Он хотел объяснений. Он хотел, чтобы Джефф расспрашивал его о том, что случилось.
— Много всего, — повторил Джефф. — Ты многое должен будешь сделать. Тебе ещё скажут.
— А если я не хочу? — спросил Илья.
— Понятно, не хочешь. — Джефф поморщился. — Только кого это ебёт?
МИР как неясность, как неизвестность, что каждый миг требует себя разгадать, — ощущение это, раз придя, осталось с Ильей навсегда. Впервые оно появилось не в тюрьме, где всё было твёрдо и осязаемо, а в ссылке, в Сибири.
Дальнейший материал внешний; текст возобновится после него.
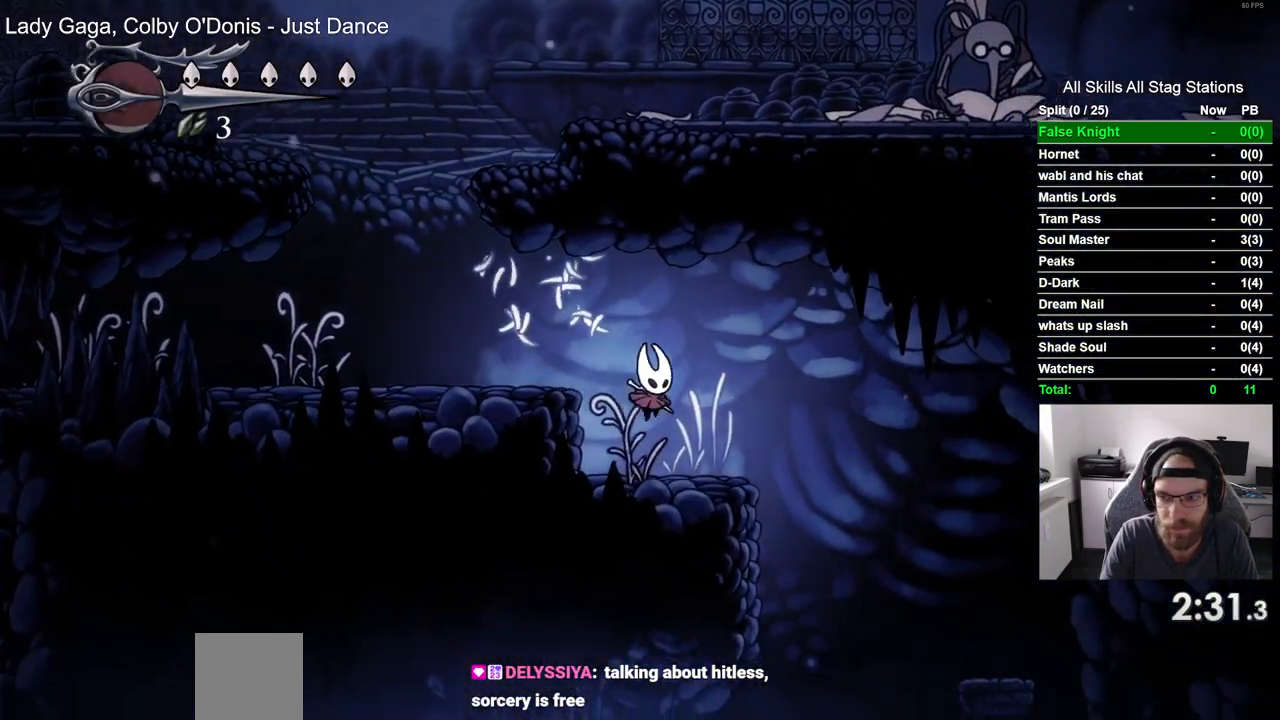
{"buttons": ["DPAD_RIGHT"], "left_stick": "center", "right_stick": "center", "events": [[17, "SQUARE", "down"], [183, "SQUARE", "up"]]}
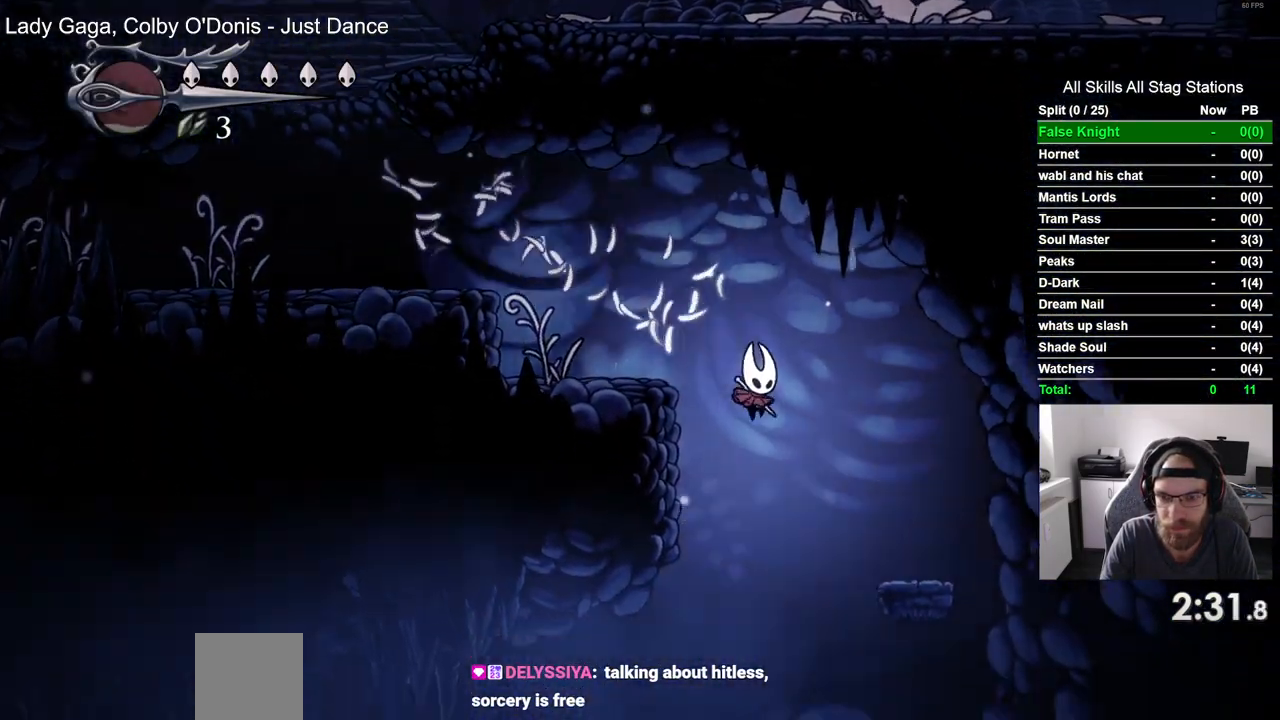
{"buttons": ["DPAD_RIGHT"], "left_stick": "center", "right_stick": "center", "events": []}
Здесь мир рождался каждое утро заново, и жизнь, зыбкая от его незнания о ней, жизнь, известная до того лишь по книгам, стала явью, и ветер жил за окном, неслышный сквозь снег.
Все годы ссылки он не был ни в чём до конца уверен; старая, знакомая бытность закончилась однажды и насовсем, а в новой, нынешней, мир выявлялся каждое утро из белого сумрака, не враз, а по частям: крыша, окно, край поленницы — все порознь, несвязное друг с другом, будто за ночь мир разбрёлся и пытается сойтись вместе вновь. Сойдётся ли, будет ли всё как прошлый день — того Илья не знал никогда. Так и жизнь его тогда разбрелась по частям и пыталась неуклюже срастись в одно целое на той странной промёрзшей земле, что тянулась неведомо куда, должно быть, до речки.
Эта смутность сохранилась, не ушла и теперь, после стольких лет. Он просыпался с ней каждое утро и лежал, привыкая жить заново.
Глубже в день пелена таяла от предметности дел, мир становился знакомее, явнее и ожидаемее. Вот и сейчас, в это воскресное утро в Нью-Йорке, Илья был почти уверен в прочности и быта и бытия.
Он решил не рассказывать Антону, что случилось. Он просто не мог. Илья думал, что если Роланд говорит правду, Сила найдёт Антона сама. А если Роланд врёт, то и рассказывать нечего. Илья решил вообще никому об этом не говорить. Даже Адри.
Во вторник вечером — марево дождя блестело в фонарном свете и делало Нью-Йорк похожим на фотографию со смазанным фокусом — Адри сообщила, что улетает в Суринам на День благодарения. Рутгелты собирались на праздники в родовом доме в Парамарибо: мистер и миссис Рутгелт прилетали из Амстердама, старшая сестра Кэролайн с английским мужем — из Лондона и младший брат Руди — из Палм Бич. — Ты тоже приглашён, — неожиданно сказала Адри. — Если, конечно, хочешь. Учти, мы не сможем открыто спать вместе. Мама сказала, что папу это может расстроить. Но я буду приходить к тебе ночью, тайком.
Она делала вид, что не ждёт ответа. Илья и не отвечал. Он уже решил, что поедет. Он хотел наконец встретить её семью.
В Парамарибо начальник аэропорта ждал их у трапа. Рядом стояла женщина, которая никак не могла быть матерью Адри: она выглядела максимум лет на десять старше. Она, собственно, и была Адри, только старше, хотя — если приглядеться — они были совершенно непохожи. Их сходство проявлялось не столько в чертах лица, сколько в общем впечатлении.
Миссис Рутгелт двигалась с такой же грацией колеблющейся на ветру тростинки, что вдруг обрела возможность ходить. У неё были Адрины миндалевидные глаза с разрезом, как у рыси (наследство прабабушки-китаянки), такие же высокая грудь и тонкая талия, чуть более светлая кожа и та же способность выглядеть приветливой, не улыбаясь. Миссис Рутгелт была чуть ниже дочери, но не менее длиннонога. Одета она, в отличие от Адри, была тщательно и дорого. Она чем-то напоминала Илье женщину из Нью-Джерси, с которой он больше не виделся и которую вспоминал всё реже и реже.